Penutup: Ketekunan dan Harapan di Puncak Rinjani
Insiden jatuhnya pendaki Brasil di Gunung Rinjani adalah ujian berat bagi tim penyelamat dan pemerintah daerah. Meskipun Juliana ditemukan dalam kondisi tidak bergerak, upaya evakuasi terus berlanjut dengan tekad yang tak tergoyahkan. Dukungan penuh dari Gubernur NTB Lalu Muhamad Iqbal, koordinasi dari Menteri Kehutanan, serta sinergi berbagai pihak, menunjukkan komitmen kuat Indonesia dalam menjaga keselamatan setiap individu yang menjelajahi keindahan alamnya.

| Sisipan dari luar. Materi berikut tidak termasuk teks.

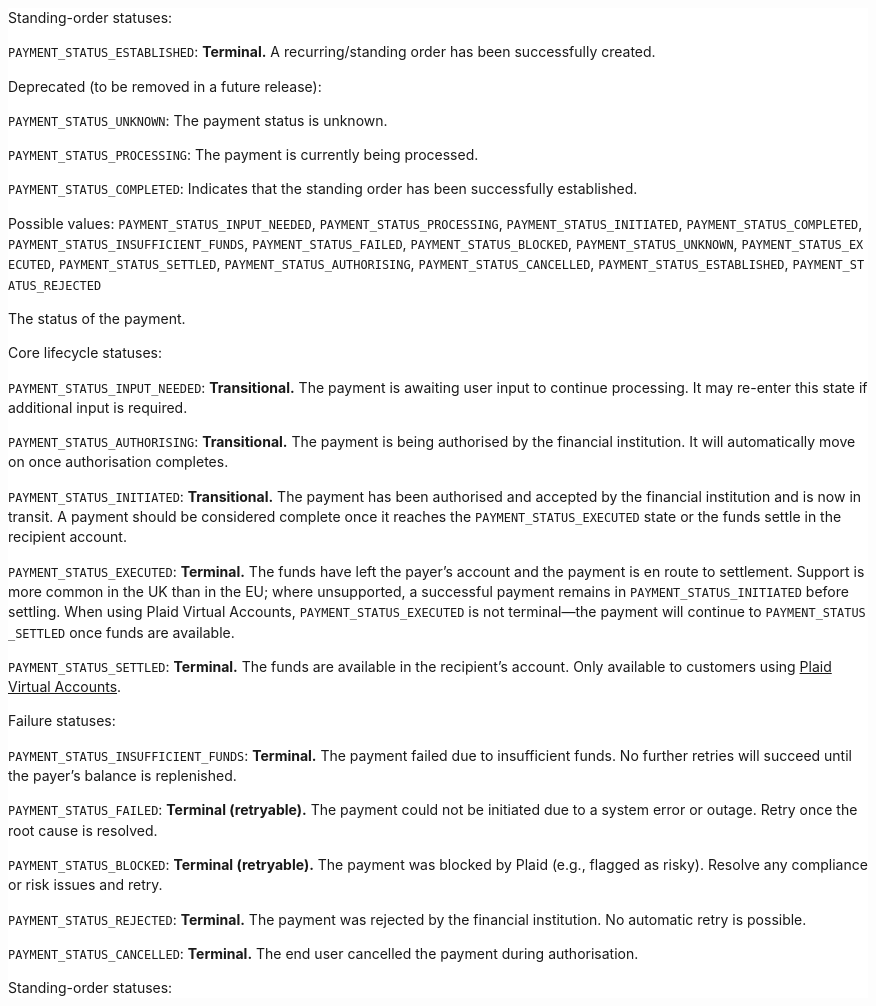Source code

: Standing-order statuses:

`PAYMENT_STATUS_ESTABLISHED`: **Terminal.** A recurring/standing order has been successfully created.

Deprecated (to be removed in a future release):

`PAYMENT_STATUS_UNKNOWN`: The payment status is unknown.

`PAYMENT_STATUS_PROCESSING`: The payment is currently being processed.

`PAYMENT_STATUS_COMPLETED`: Indicates that the standing order has been successfully established.

Possible values: `PAYMENT_STATUS_INPUT_NEEDED`, `PAYMENT_STATUS_PROCESSING`, `PAYMENT_STATUS_INITIATED`, `PAYMENT_STATUS_COMPLETED`, `PAYMENT_STATUS_INSUFFICIENT_FUNDS`, `PAYMENT_STATUS_FAILED`, `PAYMENT_STATUS_BLOCKED`, `PAYMENT_STATUS_UNKNOWN`, `PAYMENT_STATUS_EXECUTED`, `PAYMENT_STATUS_SETTLED`, `PAYMENT_STATUS_AUTHORISING`, `PAYMENT_STATUS_CANCELLED`, `PAYMENT_STATUS_ESTABLISHED`, `PAYMENT_STATUS_REJECTED`

The status of the payment.

Core lifecycle statuses:

`PAYMENT_STATUS_INPUT_NEEDED`: **Transitional.** The payment is awaiting user input to continue processing. It may re-enter this state if additional input is required.

`PAYMENT_STATUS_AUTHORISING`: **Transitional.** The payment is being authorised by the financial institution. It will automatically move on once authorisation completes.

`PAYMENT_STATUS_INITIATED`: **Transitional.** The payment has been authorised and accepted by the financial institution and is now in transit. A payment should be considered complete once it reaches the `PAYMENT_STATUS_EXECUTED` state or the funds settle in the recipient account.

`PAYMENT_STATUS_EXECUTED`: **Terminal.** The funds have left the payer’s account and the payment is en route to settlement. Support is more common in the UK than in the EU; where unsupported, a successful payment remains in `PAYMENT_STATUS_INITIATED` before settling. When using Plaid Virtual Accounts, `PAYMENT_STATUS_EXECUTED` is not terminal—the payment will continue to `PAYMENT_STATUS_SETTLED` once funds are available.

`PAYMENT_STATUS_SETTLED`: **Terminal.** The funds are available in the recipient’s account. Only available to customers using [Plaid Virtual Accounts](https://plaid.com/docs/payment-initiation/virtual-accounts/).

Failure statuses:

`PAYMENT_STATUS_INSUFFICIENT_FUNDS`: **Terminal.** The payment failed due to insufficient funds. No further retries will succeed until the payer’s balance is replenished.

`PAYMENT_STATUS_FAILED`: **Terminal (retryable).** The payment could not be initiated due to a system error or outage. Retry once the root cause is resolved.

`PAYMENT_STATUS_BLOCKED`: **Terminal (retryable).** The payment was blocked by Plaid (e.g., flagged as risky). Resolve any compliance or risk issues and retry.

`PAYMENT_STATUS_REJECTED`: **Terminal.** The payment was rejected by the financial institution. No automatic retry is possible.

`PAYMENT_STATUS_CANCELLED`: **Terminal.** The end user cancelled the payment during authorisation.

Standing-order statuses:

Kisah ini adalah cerminan dari dedikasi kemanusiaan yang luar biasa di tengah tantangan alam yang paling ekstrem. Semoga upaya keras tim gabungan membuahkan hasil terbaik, dan insiden ini dapat menjadi pelajaran berharga bagi semua pihak tentang pentingnya persiapan matang, kepatuhan pada prosedur keselamatan, dan respons cepat dalam setiap ekspedisi di alam bebas. Perhatian publik, baik di Indonesia maupun Brasil, menjadi pengingat bahwa keselamatan wisatawan adalah investasi tak ternilai bagi citra pariwisata suatu daerah. Mari kita terus mendukung dan mendoakan kelancaran operasi penyelamatan ini.